Because here’s the thing. Writers write. Writing isn’t always fun. If I’m going to make writing a life-long, every-day kind of habit, not to mention summon the motivation I need to go through the editing and publishing processes on my own… Well, I’d sure as hell better write what I want to write.

And sometimes, all I want to write are sappy space pirate drabbles. Yes, sometimes, I do want to write serious essays about things in the world that make me think. Then there are times I’m struck with a spark and just want to re-capture the magic of a remembered moment.

This is where the brand part, the platform part comes in. If I want to establish who I am, what I’m about, and what kinds of writing my audience can expect from me, I have to put what I write out into the world. A lot of it. Quantity will beget quality, and hopefully, when there’s enough, a clear and simple identity will emerge.

And if what I write is space pirate drabbles, serious essays, and magical moments, well… that’s what I’ll be putting out into the world.

Rolling the story dice

I’m really grateful for the online community I built as a kid interested in the Redwall series. I might talk about it more at length another day, but for now, know that I grew up alongside a diverse group of creative people of all ages, many of whose art I still follow today. Carolyn Paplham is one of those people – she makes delightfully whimsical, imaginative art that could have come straight from my childhood stories.

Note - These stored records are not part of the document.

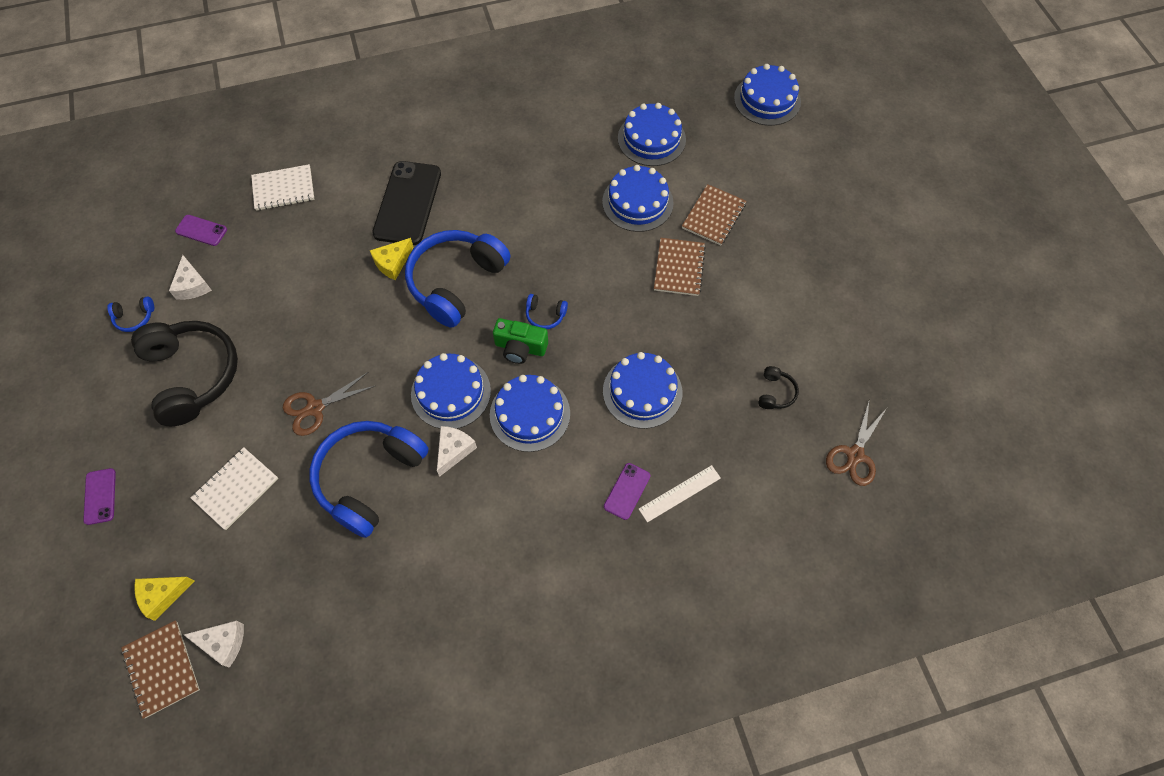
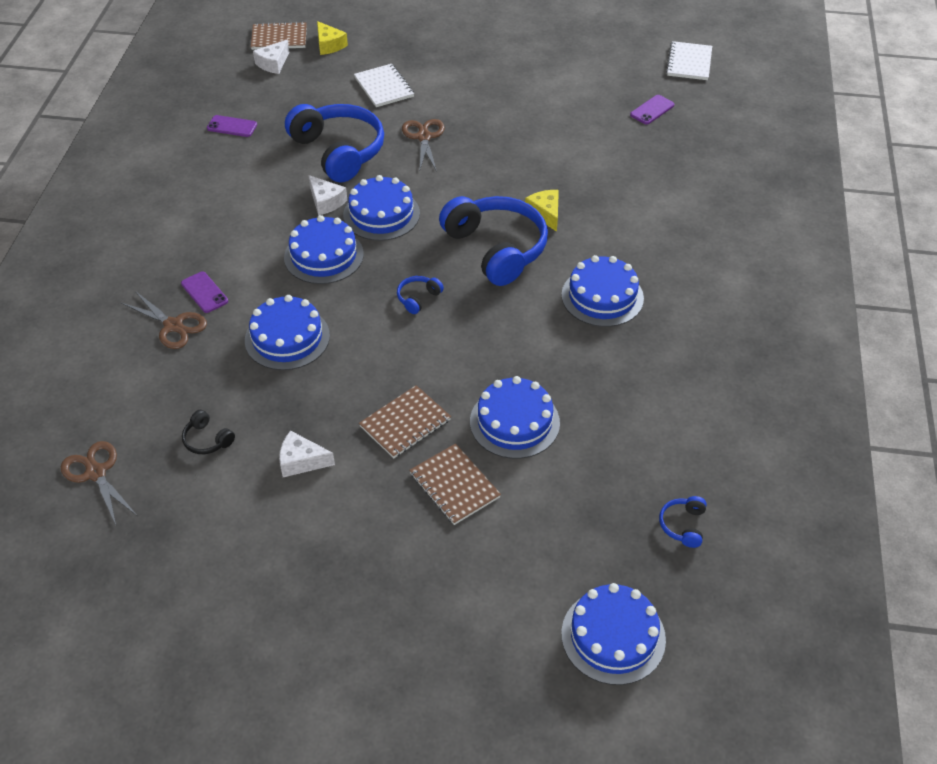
camera: 115 degrees right, 15 degrees down
(100, 496) = (426, 30): purple phone -> purple phone (232, 126)
(134, 317) = (577, 64): blue headphones -> blue headphones (683, 525)
(163, 595) = (329, 45): yellow cheese -> yellow cheese turned 150 degrees clockwise
(192, 285) = (592, 96): white cheese -> white cheese (301, 461)
(193, 375) = (500, 83): black headphones -> none
(283, 189) = (677, 165): white notebook -> white notebook (689, 62)
(407, 203) = (614, 241): black phone -> none
(520, 347) = (394, 270): green camera -> none
(651, 139) = (604, 473): blue cake -> blue cake (602, 296)
(679, 268) = (405, 423): brown notebook -> brown notebook turned 75 degrees counterclockwise
(679, 493) = (173, 325): white ruler -> brown scissors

She’s been posting some Inktober drawings lately, and in one of her pictures, I noticed she was using what looked like my creative kryptonite: physical random generators. So I asked about them. Turns out, they were Rory’s Story Cubes.

Needless to say, I acquired all three sets immediately. (If you only get one for yourself or an artistfriend, I recommend the original set.)

I’ve been tossing two or three cubes together at random intervals and jotting down the ideas that flow forth. I’m preparing for NaNoWriMo (more on that in the days ahead!), so I’m spending time on my characters, plot points, and world details – meaning that more often than not, my Story Cube free-associations have given me fodder for November.

For example, one toss of the dice presented a thought bubble + a person in the act of being startled. I took it as an opportunity to jot down each of my main characters’ biggest fear, embarrassment, and hatred.

(I plan to use the outcomes of this exercise against my trio at every opportunity.)

Another toss got me thinking about a key moment early on in the story where the characters encounter something under light-hearted circumstances that, towards the end, becomes crucial to survival. I always want scenes in my books to serve at least two purposes, so when the dice showed a bowl of rice and a smiley face, I decided to make the light-hearted circumstances be visiting a miquil restaurant (for world-building purposes).

If I was reviewing Rory’s Story Cubes, I’d give them a 5/5. I’m all about embracing the little tics of imagination that lead to real inspiration, and the Cubes help me right along. Write along? Whatever. Yes.